WASHINGTON, D.C. – The Associated Press is reporting details of a White House plan for fuel economy and greenhouse gas emissions for new cars and trucks, based on information from unnamed government and industry officials in advance of an announcement expected as early as next week.

AP is reporting that the Environmental Protection Agency and Department of Transportation will unveil a proposal in the wake of the previous administration’s rollback of standards, starting with California’s 2019 framework on emissions standards that the state put forth with some automakers in response to the rollback.

The California framework has been criticized for providing too many loopholes and exemptions requested by the automotive industry. Consumer Reports analysis has shown that this framework would only deliver about half of the consumer and climate benefits when compared with the original Obama-Biden standards.

​​While today’s news reports suggest that the new proposal would put the country back on track with much stronger standards, that does not take into account the ground lost due to the previous administration’s rollbacks. Initial analysis by Consumer Reports indicates that the proposal may not get us any further than the California framework would have, and could get us there even slower.  

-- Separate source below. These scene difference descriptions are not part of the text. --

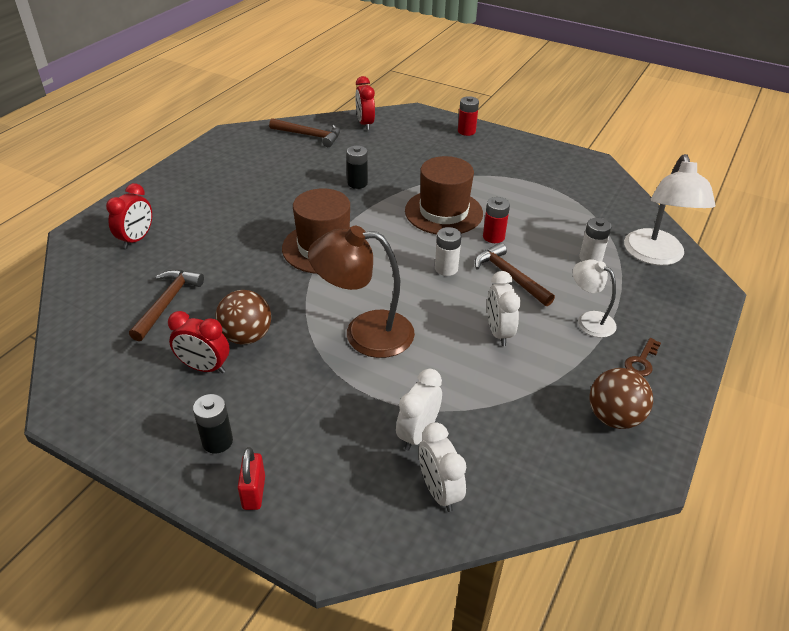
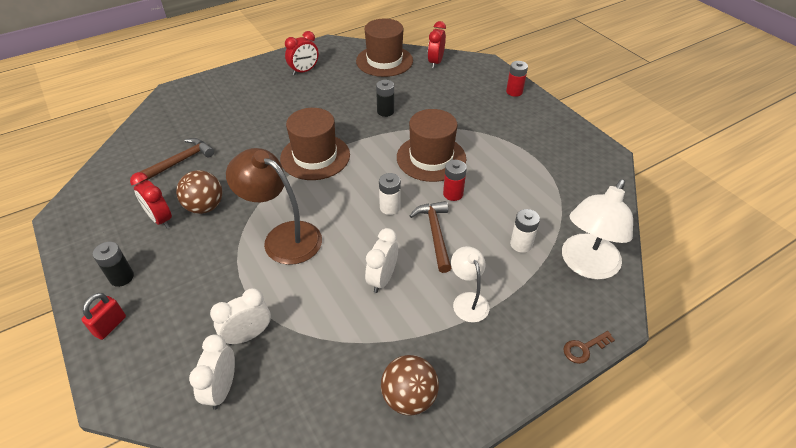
camera: 30 degrees right, 5 degrees up
red clock [106,183,152,249] -> red clock moved to [285,31,319,75]
brown hammer [269,118,340,147] -> brown hat [356,19,413,77]
brown key [625,338,661,377] -> brown key moved to [563,331,615,364]

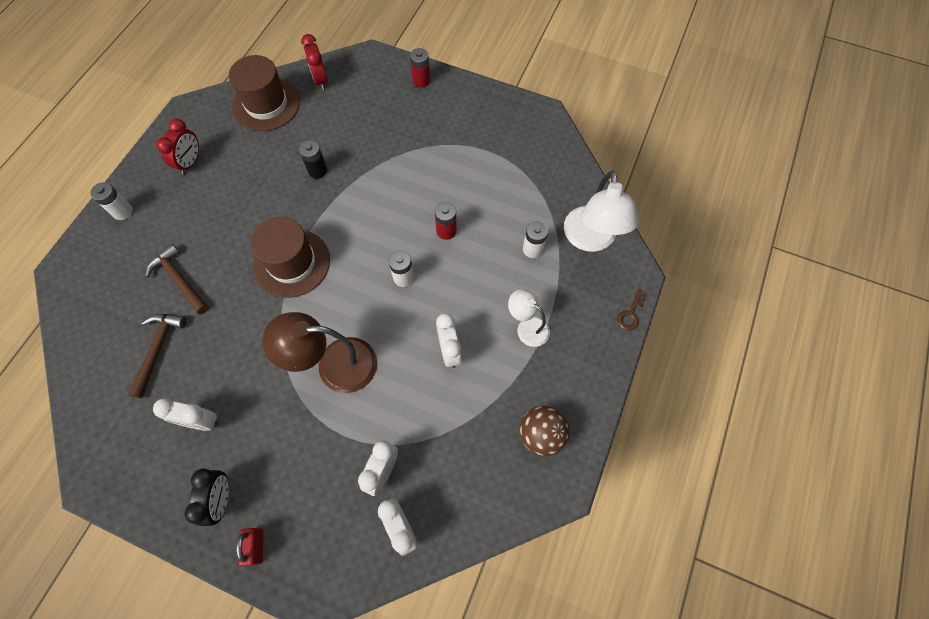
camera: 35 degrees left, 20 degrees up
black battery [93,242,134,287] -> black clock [184,468,229,526]
red clock [130,172,172,228] -> white clock [153,398,219,431]
brown ball [176,170,222,214] -> none
brown hat [397,109,466,182] -> none
brown hammer [410,201,451,273] -> brown hammer moved to [146,244,209,314]
none -> white battery [91,182,133,220]

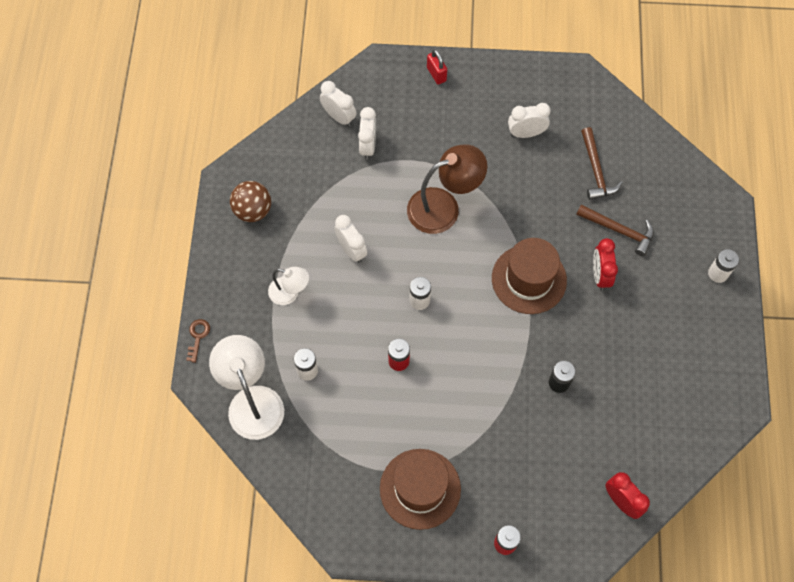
camera: 160 degrees right, 0 degrees up
red clock [156,119,199,175] -> red clock moved to [593,238,618,290]
black clock [184,468,229,526] -> none
brown hat [229,55,300,131] -> brown hat moved to [380,449,461,530]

As gas prices continue to spike across the country, consumers need bold and forceful action that expands consumers’ access to more cars that run further on less or no gas at all. Based on the preliminary reported information, CR is urging the Biden administration to put much stronger standards in place, sooner than the reported proposal would call for.

Chris Harto, senior policy analyst, transportation and energy for Consumers Reports, said, “We’re anxious to see the details of a formal plan, but these reports suggest that we need a better plan with stronger standards to deliver savings for consumers and reduce both air pollution and greenhouse gas emissions. The California framework is not a great model or starting point to get back on track.”